++++ DATASET EXCERPTS ++++

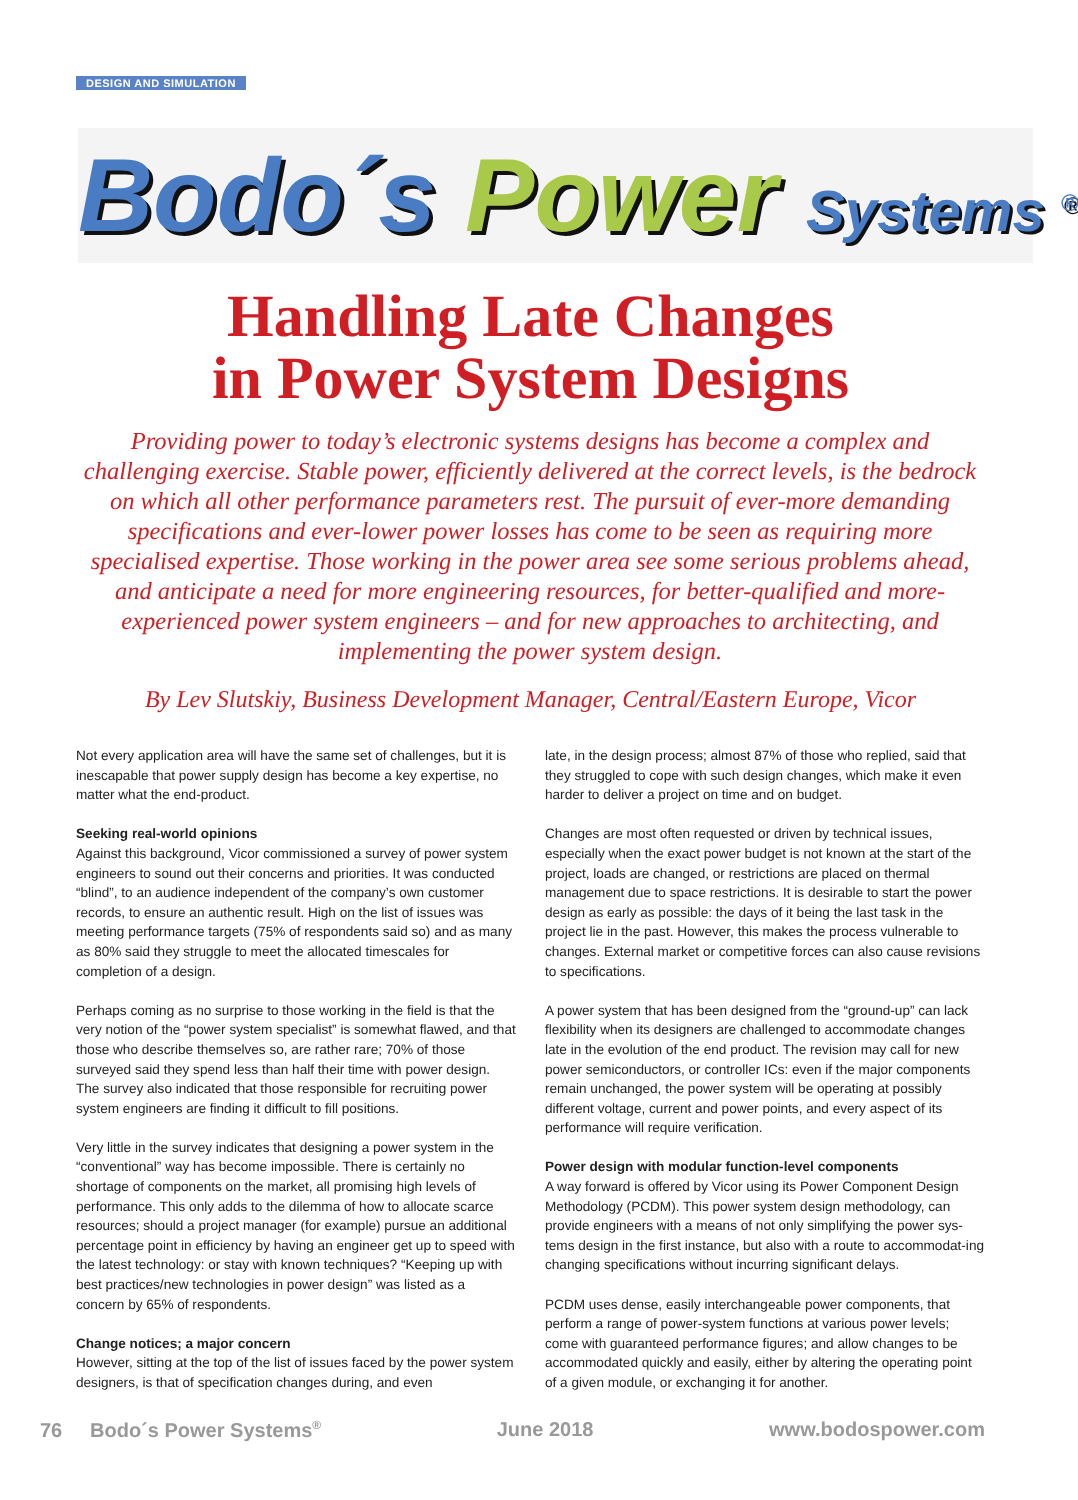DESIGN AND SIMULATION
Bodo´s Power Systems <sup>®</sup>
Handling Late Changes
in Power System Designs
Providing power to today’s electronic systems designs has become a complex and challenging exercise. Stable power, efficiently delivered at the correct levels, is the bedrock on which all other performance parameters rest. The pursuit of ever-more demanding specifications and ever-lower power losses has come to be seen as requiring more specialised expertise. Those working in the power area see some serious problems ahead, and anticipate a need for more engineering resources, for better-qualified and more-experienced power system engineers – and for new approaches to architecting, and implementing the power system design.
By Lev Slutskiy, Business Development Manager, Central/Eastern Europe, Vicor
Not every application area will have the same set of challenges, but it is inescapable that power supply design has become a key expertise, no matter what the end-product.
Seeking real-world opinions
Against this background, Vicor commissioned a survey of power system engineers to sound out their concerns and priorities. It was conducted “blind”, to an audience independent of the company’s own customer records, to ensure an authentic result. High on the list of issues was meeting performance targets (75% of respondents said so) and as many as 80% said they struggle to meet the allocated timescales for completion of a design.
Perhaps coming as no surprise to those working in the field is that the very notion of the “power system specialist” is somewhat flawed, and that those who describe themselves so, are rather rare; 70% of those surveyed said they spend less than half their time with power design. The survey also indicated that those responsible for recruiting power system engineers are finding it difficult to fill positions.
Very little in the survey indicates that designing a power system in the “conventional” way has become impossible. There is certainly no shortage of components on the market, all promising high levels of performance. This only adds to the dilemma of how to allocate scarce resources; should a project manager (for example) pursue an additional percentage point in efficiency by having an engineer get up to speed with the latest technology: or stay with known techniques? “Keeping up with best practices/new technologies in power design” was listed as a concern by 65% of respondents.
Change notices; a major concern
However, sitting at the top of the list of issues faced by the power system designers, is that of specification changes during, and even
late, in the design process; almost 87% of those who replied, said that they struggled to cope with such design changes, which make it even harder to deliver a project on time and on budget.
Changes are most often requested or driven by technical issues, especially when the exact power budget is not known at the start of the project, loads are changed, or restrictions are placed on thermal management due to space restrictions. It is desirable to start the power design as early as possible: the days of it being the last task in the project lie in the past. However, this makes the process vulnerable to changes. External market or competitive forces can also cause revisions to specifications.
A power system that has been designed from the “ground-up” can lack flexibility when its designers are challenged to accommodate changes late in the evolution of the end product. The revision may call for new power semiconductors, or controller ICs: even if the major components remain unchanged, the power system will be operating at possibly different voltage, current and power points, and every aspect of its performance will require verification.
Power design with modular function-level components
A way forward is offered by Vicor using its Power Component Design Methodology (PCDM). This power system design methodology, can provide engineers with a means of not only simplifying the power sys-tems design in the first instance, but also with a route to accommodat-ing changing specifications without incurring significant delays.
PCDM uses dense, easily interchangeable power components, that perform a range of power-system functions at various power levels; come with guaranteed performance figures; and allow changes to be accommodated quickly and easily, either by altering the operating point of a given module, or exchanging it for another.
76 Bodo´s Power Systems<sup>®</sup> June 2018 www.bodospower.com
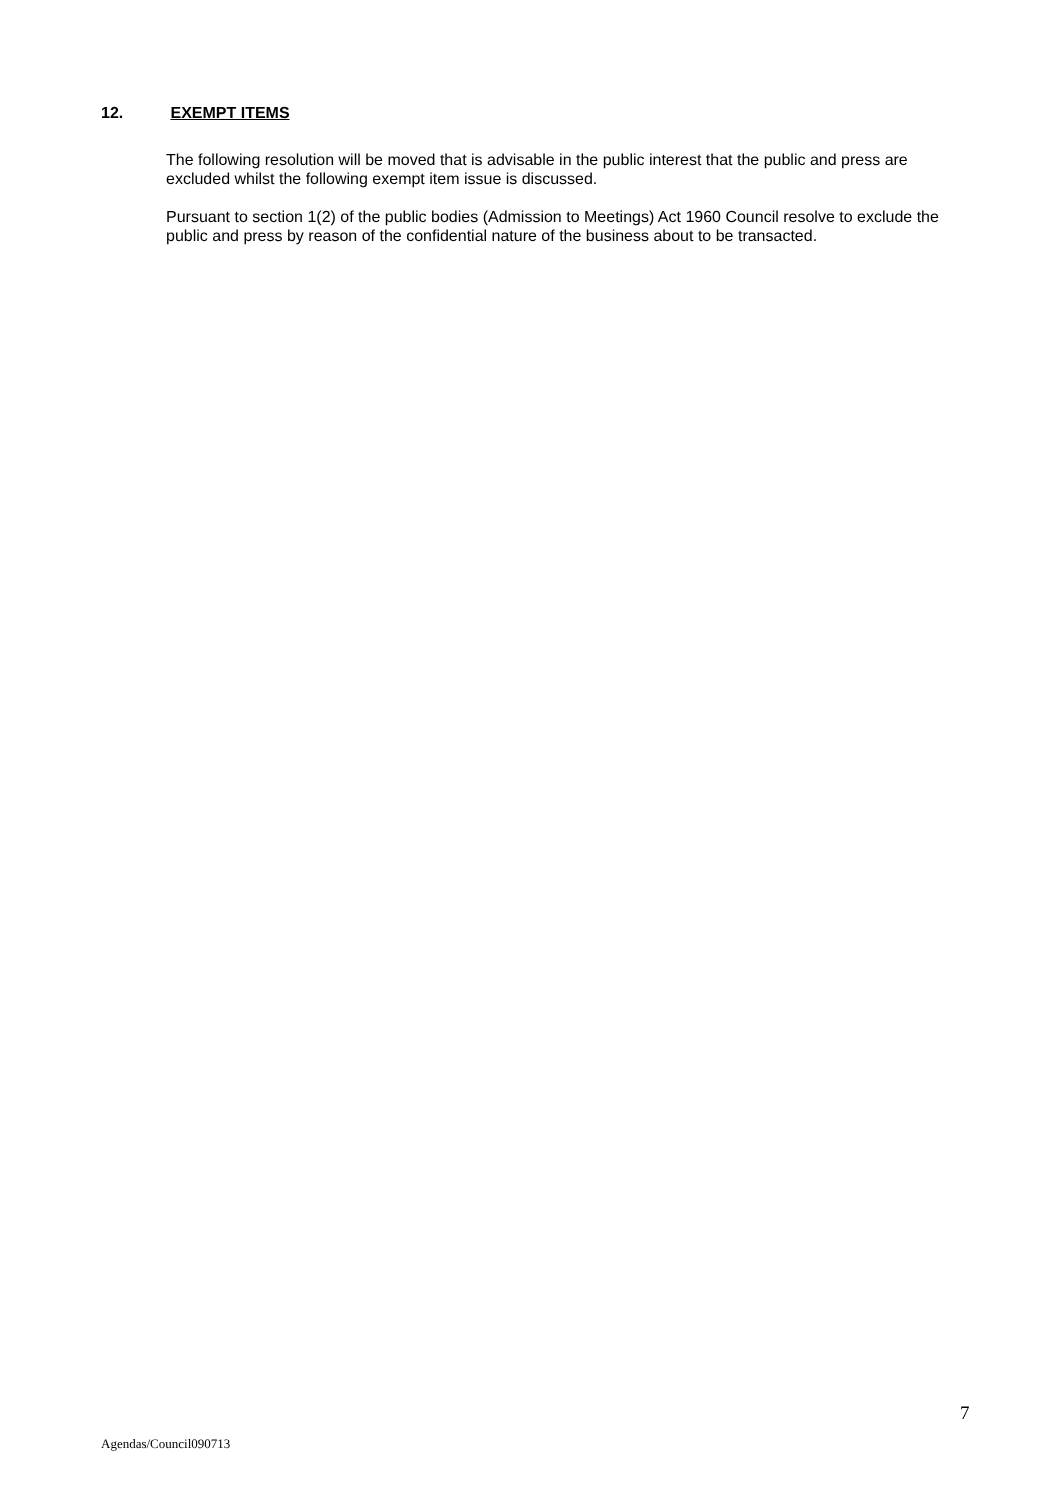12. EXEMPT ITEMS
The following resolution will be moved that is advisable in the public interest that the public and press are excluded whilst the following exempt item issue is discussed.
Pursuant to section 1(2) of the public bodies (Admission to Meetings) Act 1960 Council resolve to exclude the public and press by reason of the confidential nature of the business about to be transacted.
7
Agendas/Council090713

++++

[WHAT YOU SHOULD DO]:
Every line from the data above that contains "Bodo" must appear in the answer.

[SOLVED PROBLEM]:
Bodo´s Power Systems <sup>®</sup>
76 Bodo´s Power Systems<sup>®</sup> June 2018 www.bodospower.com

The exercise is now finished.